Kornikowo - Forum stolarskie
Wasze projekty => Krok po kroku => Wątek zaczęty przez: Strużyn w 2018-09-30 | 23:30:13
-
W przerwach przy malowaniu frontów do szaf zrobiłem taką oto budę. Inspiracją była oczywiście sklejka z dziurą :) Kota trzeba było kilkukrotnie zachęcać szynką, ale nie trwało to długo i już korzysta z nowej miejscówki. Przy okazji użyłem nowej gwoździarki.....fajna sprawa, ale często trzeba dobijać sztyfty niestety.
-
Na kocie testowałeś sztyfty? :o
-
Raczej nie wyszedłbym z tej konfrontacji cało.

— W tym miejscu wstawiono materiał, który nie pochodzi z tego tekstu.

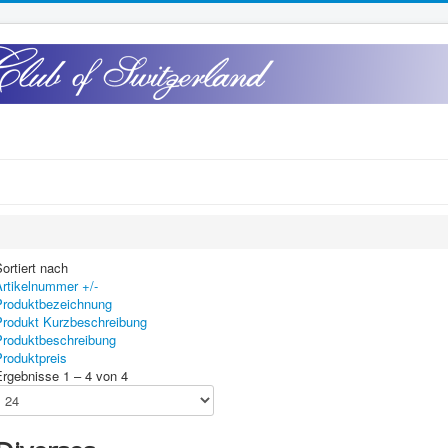
ortiert nach
Artikelnummer +/-
Produktbezeichnung
Produkt Kurzbeschreibung
Produktbeschreibung
Produktpreis
Ergebnisse 1 – 4 von 4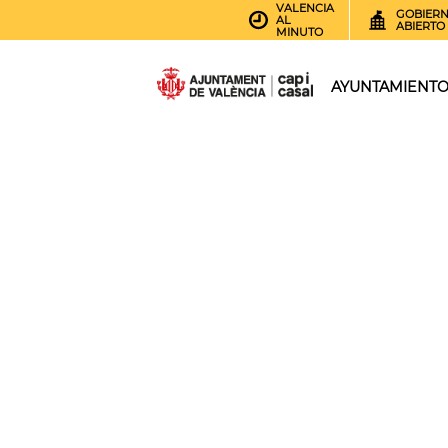
VALENCIA
GOBIER
AL
ABIERTO
MINUTO
AYUNTAMIENT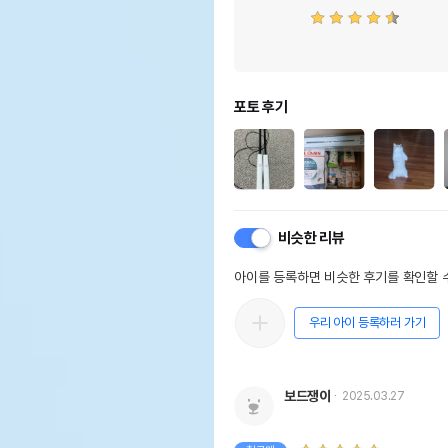
포토 후기
비슷한 리뷰
아이를 등록하면 비슷한 후기를 확인할 수
우리 아이 등록하러 가기
보드쟁이
2025.03.27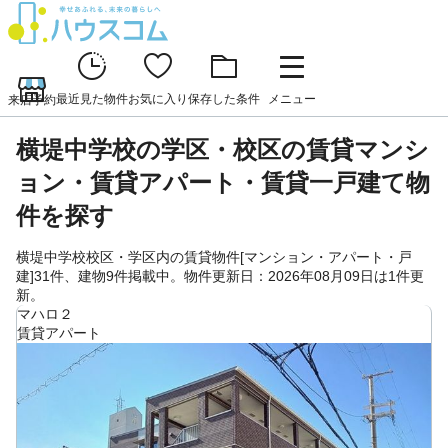
最近見た物件
お気に入り
保存した条件
メニュー
来店予約
横堤中学校の学区・校区の賃貸マンシ
ョン・賃貸アパート・賃貸一戸建て物
件を探す
横堤中学校校区・学区内の賃貸物件[マンション・アパート・戸
建]31件、建物9件掲載中。物件更新日：2026年08月09日は1件更
新。
マハロ２
賃貸アパート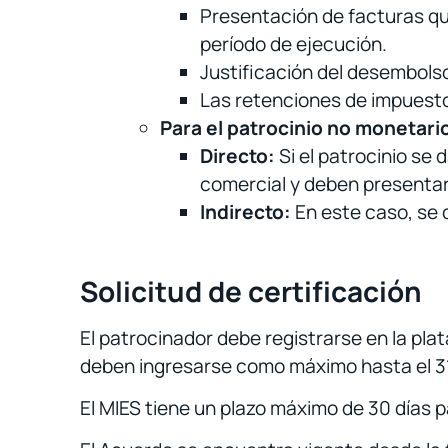
Presentación de facturas qu
período de ejecución.
Justificación del desembolso
Las retenciones de impuest
Para el patrocinio no monetari
Directo:
Si el patrocinio se 
comercial y deben presentar
Indirecto:
En este caso, se 
Solicitud de certificación
El patrocinador debe registrarse en la pla
deben ingresarse como máximo hasta el 31 
El MIES tiene un plazo máximo de 30 días par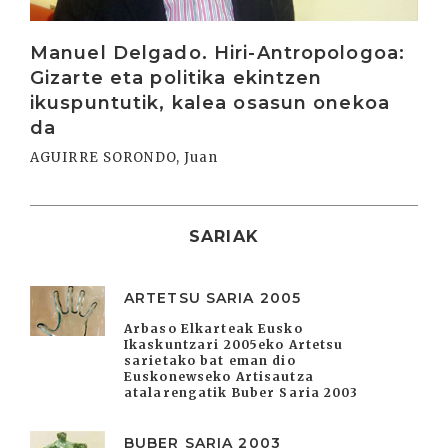
Manuel Delgado. Hiri-Antropologoa:
Gizarte eta politika ekintzen
ikuspuntutik, kalea osasun onekoa
da
AGUIRRE SORONDO, Juan
SARIAK
ARTETSU SARIA 2005
Arbaso Elkarteak Eusko
Ikaskuntzari 2005eko Artetsu
sarietako bat eman dio
Euskonewseko Artisautza
atalarengatik Buber Saria 2003
BUBER SARIA 2003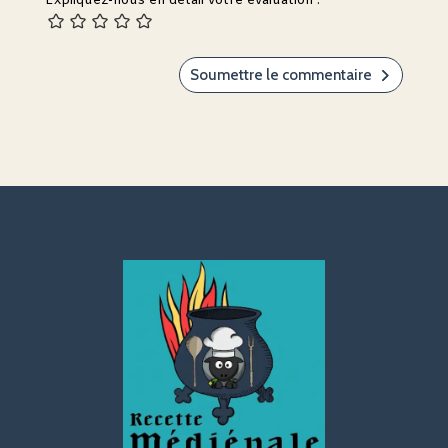
Expliquez-nous en détail votre évaluation :
Soumettre le commentaire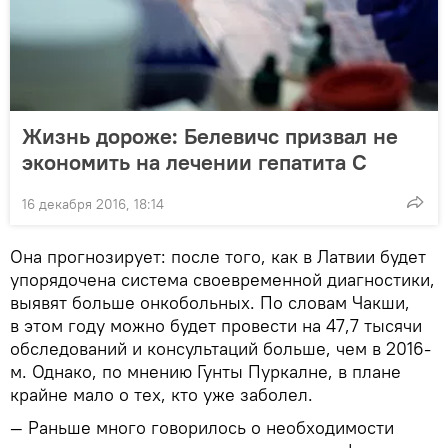
Жизнь дороже: Белевичс призвал не
экономить на лечении гепатита С
16 декабря 2016, 18:14
Она прогнозирует: после того, как в Латвии будет
упорядочена система своевременной диагностики,
выявят больше онкобольных. По словам Чакши,
в этом году можно будет провести на 47,7 тысячи
обследований и консультаций больше, чем в 2016-
м. Однако, по мнению Гунты Пуркалне, в плане
крайне мало о тех, кто уже заболел.
— Раньше много говорилось о необходимости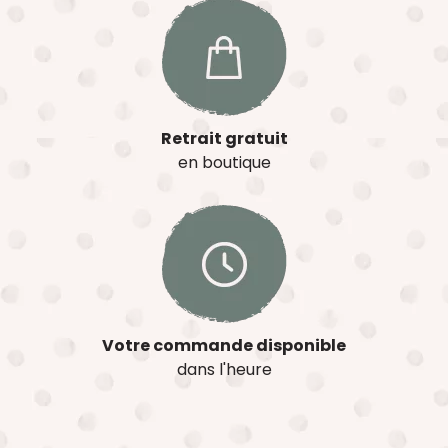
Retrait gratuit
en boutique
Votre commande disponible
dans l'heure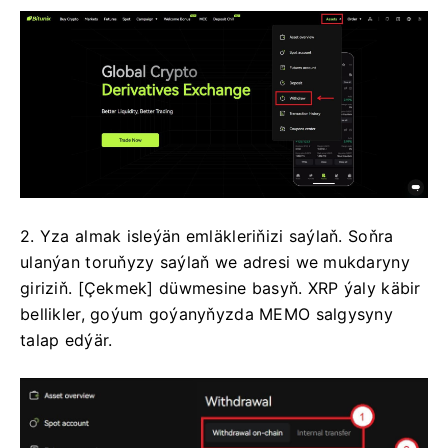
2. Yza almak isleýän emläkleriňizi saýlaň.
Soňra
ulanýan toruňyzy saýlaň we adresi we mukdaryny
giriziň.
[Çekmek] düwmesine basyň.
XRP ýaly käbir
bellikler, goýum goýanyňyzda MEMO salgysyny
talap edýär.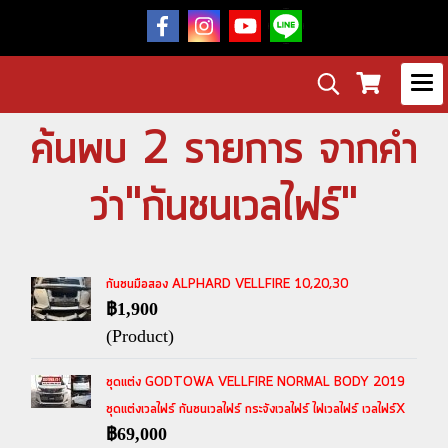
ค้นพบ 2 รายการ จากคำ
ว่า"กันชนเวลไฟร์"
กันชนมือสอง ALPHARD VELLFIRE 10,20,30
฿1,900
(Product)
ชุดแต่ง GODTOWA VELLFIRE NORMAL BODY 2019
ชุดแต่งเวลไฟร์ กันชนเวลไฟร์ กระจังเวลไฟร์ ไฟเวลไฟร์ เวลไฟร์X
฿69,000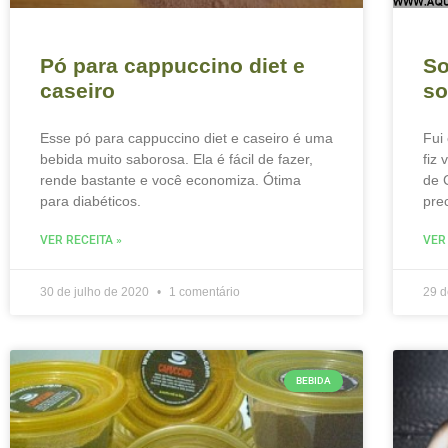
Pó para cappuccino diet e
So
caseiro
so
Esse pó para cappuccino diet e caseiro é uma
Fui
bebida muito saborosa. Ela é fácil de fazer,
fiz
rende bastante e você economiza. Ótima
de 
para diabéticos.
pre
VER RECEITA »
VER
30 de julho de 2020
1 comentário
29 d
BEBIDA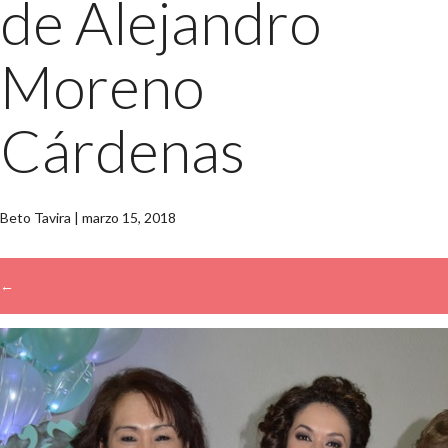
de Alejandro
Moreno
Cárdenas
Beto Tavira
|
marzo 15, 2018
←
→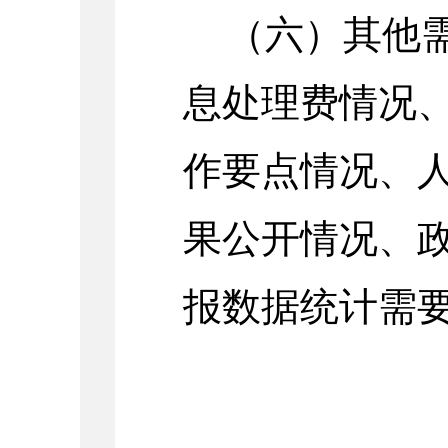
（六）其他
息处理费情况
作要点情况
、
果公开情况、
报数据统计需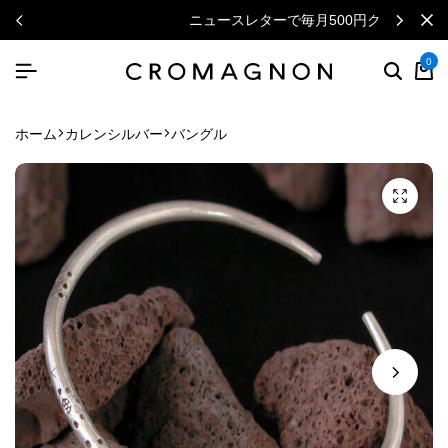
ニュースレターで毎月500円クーポン
0
ホーム
カレンシルバー
バングル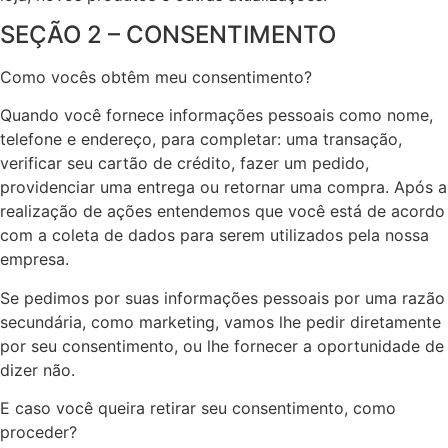
SEÇÃO 2 – CONSENTIMENTO
Como vocês obtêm meu consentimento?
Quando você fornece informações pessoais como nome,
telefone e endereço, para completar: uma transação,
verificar seu cartão de crédito, fazer um pedido,
providenciar uma entrega ou retornar uma compra. Após a
realização de ações entendemos que você está de acordo
com a coleta de dados para serem utilizados pela nossa
empresa.
Se pedimos por suas informações pessoais por uma razão
secundária, como marketing, vamos lhe pedir diretamente
por seu consentimento, ou lhe fornecer a oportunidade de
dizer não.
E caso você queira retirar seu consentimento, como
proceder?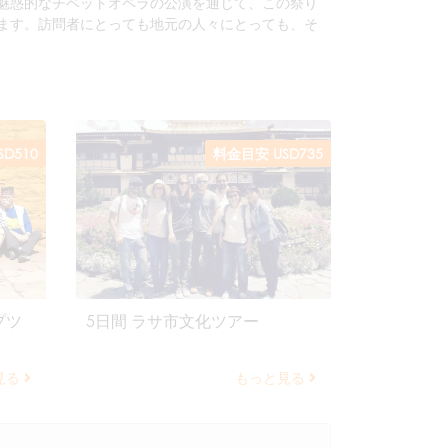
魅惑的なチベットオペラの公演を通じて、この祭り
ます。訪問者にとっても地元の人々にとっても、そ
D510
料金目安 USD735
プツ
5日間 ラサ市文化ツアー
見る
もっと見る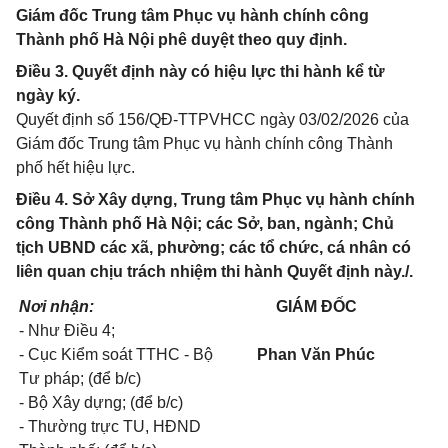
Giám đốc Trung tâm Phục vụ hành chính công
Thành phố Hà Nội phê duyệt theo quy định.
Điều 3. Quyết định này có hiệu lực thi hành kể từ
ngày ký.
Quyết định số 156/QĐ-TTPVHCC ngày 03/02/2026 của
Giám đốc Trung tâm Phục vụ hành chính công Thành
phố hết hiệu lực.
Điều 4. Sở Xây dựng, Trung tâm Phục vụ hành chính
công Thành phố Hà Nội; các Sở, ban, ngành; Chủ
tịch UBND các xã, phường; các tổ chức, cá nhân có
liên quan chịu trách nhiệm thi hành Quyết định này./.
Nơi nhận:
GIÁM ĐỐC
- Như Điều 4;
- Cục Kiểm soát TTHC - Bộ
Phan Văn Phúc
Tư pháp; (để b/c)
- Bộ Xây dựng; (để b/c)
- Thường trực TU, HĐND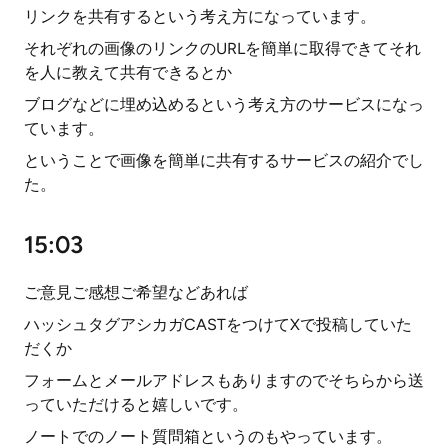
リンクを共有するという考え方になっています。
それぞれの画像のリンクのURLを簡単に取得できてそれ
を人に教えて共有できるとか
ブログなどに埋め込めるという考え方のサービスになっ
ています。
ということで画像を簡単に共有するサービスの紹介でし
た。
15:03
ご意見ご感想ご希望などあれば
ハッシュタグアシカガCASTをつけてXで投稿していた
だくか
フォームとメールアドレスもありますのでそちらから送
っていただけると嬉しいです。
ノートでのノート質問箱というのもやっています。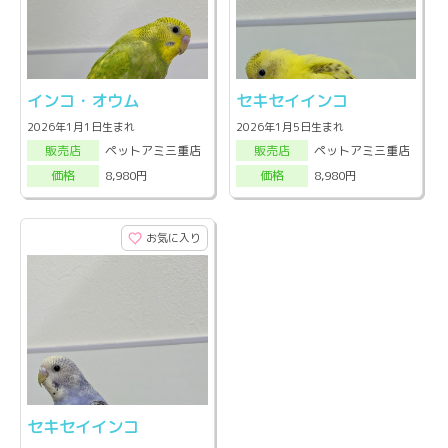
インコ・オウム
セキセイインコ
2026年1月1日生まれ
2026年1月5日生まれ
ペットアミ三重店
ペットアミ三重店
販売店
販売店
8,980円
8,980円
価格
価格
お気に入り
セキセイインコ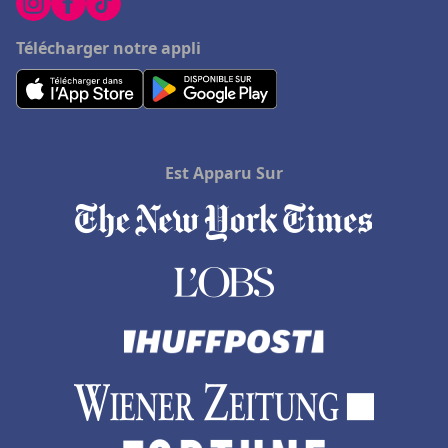
Télécharger notre appli
Est Apparu Sur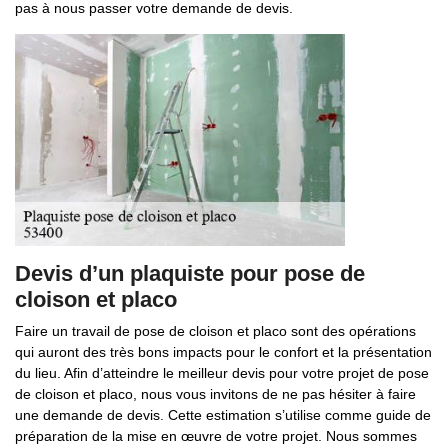
pas à nous passer votre demande de devis.
Devis d’un plaquiste pour pose de
cloison et placo
Faire un travail de pose de cloison et placo sont des opérations
qui auront des très bons impacts pour le confort et la présentation
du lieu. Afin d’atteindre le meilleur devis pour votre projet de pose
de cloison et placo, nous vous invitons de ne pas hésiter à faire
une demande de devis. Cette estimation s’utilise comme guide de
préparation de la mise en œuvre de votre projet. Nous sommes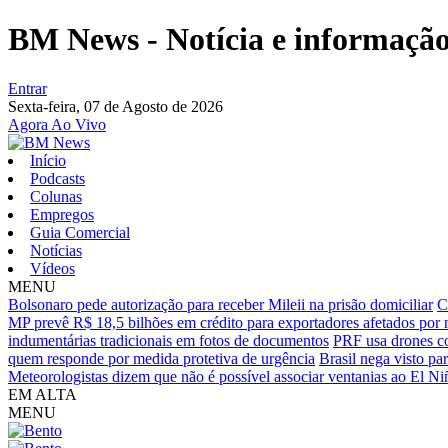
BM News - Notícia e informação 
Entrar
Sexta-feira,
07 de Agosto de 2026
Agora Ao Vivo
Início
Podcasts
Colunas
Empregos
Guia Comercial
Notícias
Vídeos
MENU
Bolsonaro pede autorização para receber Mileii na prisão domiciliar
C
MP prevê R$ 18,5 bilhões em crédito para exportadores afetados por
indumentárias tradicionais em fotos de documentos
PRF usa drones co
quem responde por medida protetiva de urgência
Brasil nega visto p
Meteorologistas dizem que não é possível associar ventanias ao El Ni
EM ALTA
MENU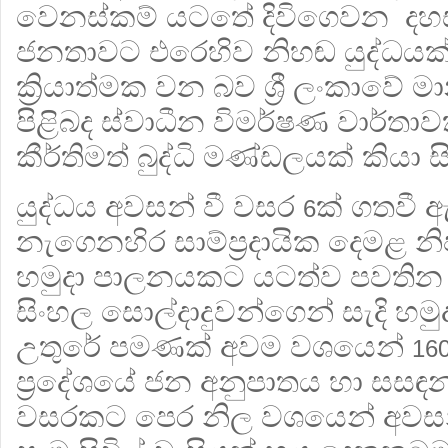
වෙනස්කම් යටතේ දිවිගෙවන දහ
ජනතාවට එරෙහිව නිහඬ යුද්ධයක් ද
ක්‍රියාත්මක වන බව ශ්‍රී ලංකාවේ 
පිළිබද ස්වාධීන විමර්ෂණ වාර්තාව
කීර්තිමත් බුද්ධි මණ්ඩලයක් කියා සි
යුද්ධය අවසන් වී වසර
ක් ගතවී ඇ
6
නැගෙනහිර සාම්ප්‍රදායික දෙමළ නි
හමුදා පාලනයකට යටත්ව පවතින 
සිංහල සොල්දාදුවන්ගෙන් සැදි හමු
උතුරේ පමණක් අවම වශයෙන්
16
ප්‍රදේශයේ ජන අනුපාතය හා සසඳ
වසරකට පෙර නිල වශයෙන් අවසන් ව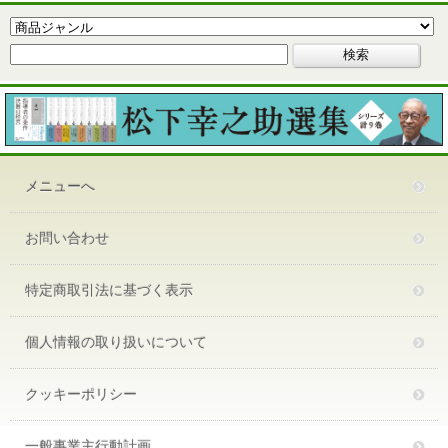
メニューへ
お問い合わせ
特定商取引法に基づく表示
個人情報の取り扱いについて
クッキーポリシー
一般事業主行動計画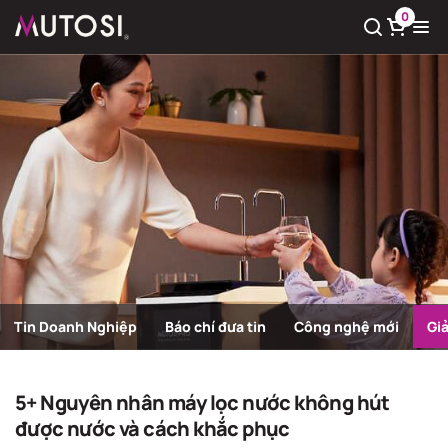
0
Xem giỏ hàng
Có
0
sản phẩm trong giỏ hàng
Tin Doanh Nghiệp
Báo chí đưa tin
Công nghệ mới
Gi
Giải pháp nước sạch
Trang chủ
Giải pháp nước sạch
5+ Nguyên nhân máy lọc nước không hút
được nước và cách khắc phục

Przez nasz dom przewinęło się kilkanaście kotów, ale ten jest najdzikszy. Nie podchodzę do niego na odległość umożliwiającą skorzystanie z gwoździarki ;)
-
No fajnie ale czy ten styropian od wewnątrz nie powinien być jeszcze zabezpieczony jakąś cienką sklejką czy hdf'ką?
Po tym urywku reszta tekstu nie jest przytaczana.